Every line that includes the word "posterior" needs to be copied from the listing.

• **Excerpted records**:
Start of Block

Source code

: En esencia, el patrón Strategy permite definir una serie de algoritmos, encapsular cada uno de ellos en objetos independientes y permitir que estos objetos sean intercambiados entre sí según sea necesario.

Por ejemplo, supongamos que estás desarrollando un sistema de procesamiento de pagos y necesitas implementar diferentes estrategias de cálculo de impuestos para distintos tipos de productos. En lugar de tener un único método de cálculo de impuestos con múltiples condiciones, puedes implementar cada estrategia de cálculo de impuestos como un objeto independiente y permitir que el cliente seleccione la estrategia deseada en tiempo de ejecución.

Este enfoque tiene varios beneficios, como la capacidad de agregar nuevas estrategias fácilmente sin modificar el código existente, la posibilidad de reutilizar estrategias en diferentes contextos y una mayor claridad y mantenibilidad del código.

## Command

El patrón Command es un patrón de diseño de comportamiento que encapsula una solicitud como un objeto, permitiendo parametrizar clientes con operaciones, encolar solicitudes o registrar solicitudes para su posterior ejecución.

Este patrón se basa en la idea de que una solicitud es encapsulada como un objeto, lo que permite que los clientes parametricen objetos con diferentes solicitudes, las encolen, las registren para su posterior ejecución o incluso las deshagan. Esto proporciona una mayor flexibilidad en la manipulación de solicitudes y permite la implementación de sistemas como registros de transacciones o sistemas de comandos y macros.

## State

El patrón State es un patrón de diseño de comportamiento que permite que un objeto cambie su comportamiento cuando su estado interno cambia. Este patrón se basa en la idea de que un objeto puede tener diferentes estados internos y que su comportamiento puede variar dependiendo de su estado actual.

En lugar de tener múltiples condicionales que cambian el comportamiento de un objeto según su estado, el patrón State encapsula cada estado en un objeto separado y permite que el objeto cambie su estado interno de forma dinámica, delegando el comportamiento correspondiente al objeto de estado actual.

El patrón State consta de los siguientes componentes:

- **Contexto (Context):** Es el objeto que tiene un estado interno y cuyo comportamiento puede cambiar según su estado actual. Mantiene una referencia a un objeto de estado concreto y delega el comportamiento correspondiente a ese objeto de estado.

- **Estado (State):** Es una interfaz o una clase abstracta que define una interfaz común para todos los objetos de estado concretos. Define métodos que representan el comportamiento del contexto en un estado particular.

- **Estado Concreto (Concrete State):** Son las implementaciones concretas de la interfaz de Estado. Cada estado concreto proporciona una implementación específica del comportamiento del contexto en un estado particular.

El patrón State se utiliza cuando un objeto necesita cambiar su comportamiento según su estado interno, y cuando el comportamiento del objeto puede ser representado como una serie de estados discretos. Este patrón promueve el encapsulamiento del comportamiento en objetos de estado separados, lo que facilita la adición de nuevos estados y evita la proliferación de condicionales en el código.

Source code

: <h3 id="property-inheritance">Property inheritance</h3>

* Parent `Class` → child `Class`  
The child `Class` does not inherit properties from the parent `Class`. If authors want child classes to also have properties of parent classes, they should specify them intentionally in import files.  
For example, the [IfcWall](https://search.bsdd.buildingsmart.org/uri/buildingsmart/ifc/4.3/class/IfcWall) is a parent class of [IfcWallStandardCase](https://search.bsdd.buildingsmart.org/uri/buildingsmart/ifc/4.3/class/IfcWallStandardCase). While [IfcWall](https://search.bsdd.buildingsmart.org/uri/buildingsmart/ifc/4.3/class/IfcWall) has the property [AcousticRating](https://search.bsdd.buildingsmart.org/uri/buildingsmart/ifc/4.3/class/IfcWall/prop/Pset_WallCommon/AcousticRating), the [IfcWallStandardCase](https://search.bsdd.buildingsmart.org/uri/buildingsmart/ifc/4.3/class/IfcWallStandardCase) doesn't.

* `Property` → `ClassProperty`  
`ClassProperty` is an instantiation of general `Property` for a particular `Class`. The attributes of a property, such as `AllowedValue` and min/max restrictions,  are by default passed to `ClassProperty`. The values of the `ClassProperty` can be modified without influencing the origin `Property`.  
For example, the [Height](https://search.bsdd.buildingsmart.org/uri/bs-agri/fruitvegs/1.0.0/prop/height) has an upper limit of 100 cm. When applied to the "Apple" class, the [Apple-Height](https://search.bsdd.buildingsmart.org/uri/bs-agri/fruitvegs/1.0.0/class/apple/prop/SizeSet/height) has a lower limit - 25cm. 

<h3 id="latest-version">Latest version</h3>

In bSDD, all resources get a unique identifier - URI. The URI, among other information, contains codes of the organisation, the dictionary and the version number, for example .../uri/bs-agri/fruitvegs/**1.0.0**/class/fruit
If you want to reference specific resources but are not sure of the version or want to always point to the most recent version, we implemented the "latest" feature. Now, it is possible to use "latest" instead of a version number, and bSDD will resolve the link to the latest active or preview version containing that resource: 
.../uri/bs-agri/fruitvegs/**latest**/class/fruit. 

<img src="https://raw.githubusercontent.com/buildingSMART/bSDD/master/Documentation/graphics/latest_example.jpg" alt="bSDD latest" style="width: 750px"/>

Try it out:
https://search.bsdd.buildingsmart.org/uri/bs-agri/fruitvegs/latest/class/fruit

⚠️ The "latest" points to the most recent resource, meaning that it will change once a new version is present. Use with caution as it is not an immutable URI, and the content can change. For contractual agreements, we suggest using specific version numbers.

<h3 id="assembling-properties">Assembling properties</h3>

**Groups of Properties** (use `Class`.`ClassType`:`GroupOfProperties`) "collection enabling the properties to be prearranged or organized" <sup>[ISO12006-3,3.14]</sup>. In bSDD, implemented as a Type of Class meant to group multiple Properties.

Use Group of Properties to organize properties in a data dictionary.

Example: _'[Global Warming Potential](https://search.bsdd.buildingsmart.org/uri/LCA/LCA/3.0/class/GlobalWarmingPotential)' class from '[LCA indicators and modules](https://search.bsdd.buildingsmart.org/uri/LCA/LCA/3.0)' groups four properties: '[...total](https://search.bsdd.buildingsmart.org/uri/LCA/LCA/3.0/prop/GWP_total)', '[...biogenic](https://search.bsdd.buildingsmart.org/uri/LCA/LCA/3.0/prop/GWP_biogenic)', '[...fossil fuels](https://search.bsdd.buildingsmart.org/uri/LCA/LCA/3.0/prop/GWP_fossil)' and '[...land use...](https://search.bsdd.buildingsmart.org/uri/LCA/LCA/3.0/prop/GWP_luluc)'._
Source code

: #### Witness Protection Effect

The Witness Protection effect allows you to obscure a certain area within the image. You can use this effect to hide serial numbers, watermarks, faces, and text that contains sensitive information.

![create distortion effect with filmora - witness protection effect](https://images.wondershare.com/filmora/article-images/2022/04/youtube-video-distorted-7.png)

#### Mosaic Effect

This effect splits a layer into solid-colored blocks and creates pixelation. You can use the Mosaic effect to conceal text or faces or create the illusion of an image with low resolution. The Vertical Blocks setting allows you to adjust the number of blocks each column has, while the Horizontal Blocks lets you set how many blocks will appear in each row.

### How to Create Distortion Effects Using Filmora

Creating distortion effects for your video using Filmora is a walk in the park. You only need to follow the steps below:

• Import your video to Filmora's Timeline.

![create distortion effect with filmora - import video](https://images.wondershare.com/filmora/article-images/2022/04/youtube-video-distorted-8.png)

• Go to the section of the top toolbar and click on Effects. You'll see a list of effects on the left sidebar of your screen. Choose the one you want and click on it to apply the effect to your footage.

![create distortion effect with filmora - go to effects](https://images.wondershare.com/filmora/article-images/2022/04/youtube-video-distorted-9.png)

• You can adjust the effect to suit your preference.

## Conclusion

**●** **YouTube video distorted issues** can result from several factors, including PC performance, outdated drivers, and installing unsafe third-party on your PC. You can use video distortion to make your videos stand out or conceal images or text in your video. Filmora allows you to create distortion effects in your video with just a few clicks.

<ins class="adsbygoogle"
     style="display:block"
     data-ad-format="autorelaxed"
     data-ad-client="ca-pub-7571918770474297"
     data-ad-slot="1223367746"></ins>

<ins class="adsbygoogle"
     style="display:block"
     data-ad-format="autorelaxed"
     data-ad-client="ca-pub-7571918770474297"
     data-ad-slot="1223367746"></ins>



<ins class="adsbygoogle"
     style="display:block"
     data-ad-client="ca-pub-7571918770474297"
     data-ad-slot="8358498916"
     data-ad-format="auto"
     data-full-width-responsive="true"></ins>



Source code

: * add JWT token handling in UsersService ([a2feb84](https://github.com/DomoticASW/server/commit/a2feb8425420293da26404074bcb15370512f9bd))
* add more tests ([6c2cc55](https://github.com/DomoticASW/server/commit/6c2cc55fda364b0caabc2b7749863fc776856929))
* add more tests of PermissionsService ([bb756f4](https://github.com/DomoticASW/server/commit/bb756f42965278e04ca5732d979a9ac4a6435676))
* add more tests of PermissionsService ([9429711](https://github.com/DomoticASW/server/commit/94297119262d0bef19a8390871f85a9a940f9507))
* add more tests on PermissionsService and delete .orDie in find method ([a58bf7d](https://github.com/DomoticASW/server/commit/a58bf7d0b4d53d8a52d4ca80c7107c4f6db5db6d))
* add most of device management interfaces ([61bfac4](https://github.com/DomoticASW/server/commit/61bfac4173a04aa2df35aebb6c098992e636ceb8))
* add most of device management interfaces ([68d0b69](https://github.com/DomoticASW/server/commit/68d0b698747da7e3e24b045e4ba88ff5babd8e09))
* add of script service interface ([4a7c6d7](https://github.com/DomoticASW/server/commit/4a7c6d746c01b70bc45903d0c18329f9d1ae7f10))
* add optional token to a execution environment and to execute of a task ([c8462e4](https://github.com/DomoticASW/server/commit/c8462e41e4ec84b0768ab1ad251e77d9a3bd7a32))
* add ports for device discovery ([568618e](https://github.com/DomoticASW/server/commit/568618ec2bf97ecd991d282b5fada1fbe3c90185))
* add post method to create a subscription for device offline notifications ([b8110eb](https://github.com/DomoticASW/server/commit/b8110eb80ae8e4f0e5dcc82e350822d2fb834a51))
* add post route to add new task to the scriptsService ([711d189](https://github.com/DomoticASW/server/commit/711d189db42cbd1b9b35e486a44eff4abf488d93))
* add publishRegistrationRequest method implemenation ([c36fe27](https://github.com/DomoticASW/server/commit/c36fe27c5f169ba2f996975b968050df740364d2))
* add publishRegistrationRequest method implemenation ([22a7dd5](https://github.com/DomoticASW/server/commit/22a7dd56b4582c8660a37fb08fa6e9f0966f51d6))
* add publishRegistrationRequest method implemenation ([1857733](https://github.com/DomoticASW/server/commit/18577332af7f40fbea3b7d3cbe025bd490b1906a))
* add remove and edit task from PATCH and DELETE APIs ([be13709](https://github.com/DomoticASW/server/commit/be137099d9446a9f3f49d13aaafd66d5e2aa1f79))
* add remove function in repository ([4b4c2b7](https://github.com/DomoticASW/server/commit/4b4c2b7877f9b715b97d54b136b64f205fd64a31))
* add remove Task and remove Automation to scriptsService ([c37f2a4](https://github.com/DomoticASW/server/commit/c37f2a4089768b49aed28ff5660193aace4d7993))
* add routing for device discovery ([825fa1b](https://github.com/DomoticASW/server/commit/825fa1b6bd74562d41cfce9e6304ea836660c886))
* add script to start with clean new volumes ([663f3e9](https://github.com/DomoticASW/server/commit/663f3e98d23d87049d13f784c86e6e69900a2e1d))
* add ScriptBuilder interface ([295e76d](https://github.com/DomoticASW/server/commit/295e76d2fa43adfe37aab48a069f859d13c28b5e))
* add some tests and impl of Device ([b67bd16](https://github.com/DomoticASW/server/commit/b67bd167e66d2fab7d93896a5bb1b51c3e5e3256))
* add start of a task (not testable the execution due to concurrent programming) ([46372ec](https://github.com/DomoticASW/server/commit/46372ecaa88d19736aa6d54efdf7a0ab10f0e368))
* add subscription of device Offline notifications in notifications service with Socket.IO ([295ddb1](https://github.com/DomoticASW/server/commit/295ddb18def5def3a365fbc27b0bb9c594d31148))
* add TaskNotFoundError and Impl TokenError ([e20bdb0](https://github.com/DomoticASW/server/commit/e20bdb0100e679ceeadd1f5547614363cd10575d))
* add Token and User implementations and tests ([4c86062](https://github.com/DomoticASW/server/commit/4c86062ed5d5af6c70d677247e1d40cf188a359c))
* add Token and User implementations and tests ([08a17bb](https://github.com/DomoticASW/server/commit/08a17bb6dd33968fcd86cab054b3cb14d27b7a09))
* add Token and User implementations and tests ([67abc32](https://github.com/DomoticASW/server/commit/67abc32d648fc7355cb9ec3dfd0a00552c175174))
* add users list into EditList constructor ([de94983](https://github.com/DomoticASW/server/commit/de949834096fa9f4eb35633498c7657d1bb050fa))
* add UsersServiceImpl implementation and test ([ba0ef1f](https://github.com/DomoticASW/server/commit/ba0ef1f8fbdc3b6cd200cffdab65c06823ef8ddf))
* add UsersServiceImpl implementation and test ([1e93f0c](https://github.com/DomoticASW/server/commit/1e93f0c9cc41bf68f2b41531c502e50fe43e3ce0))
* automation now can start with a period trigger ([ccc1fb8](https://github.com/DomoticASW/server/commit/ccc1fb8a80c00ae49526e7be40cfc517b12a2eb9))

End of Block

• **Response area**:
El patrón Command es un patrón de diseño de comportamiento que encapsula una solicitud como un objeto, permitiendo parametrizar clientes con operaciones, encolar solicitudes o registrar solicitudes para su posterior ejecución.
Este patrón se basa en la idea de que una solicitud es encapsulada como un objeto, lo que permite que los clientes parametricen objetos con diferentes solicitudes, las encolen, las registren para su posterior ejecución o incluso las deshagan. Esto proporciona una mayor flexibilidad en la manipulación de solicitudes y permite la implementación de sistemas como registros de transacciones o sistemas de comandos y macros.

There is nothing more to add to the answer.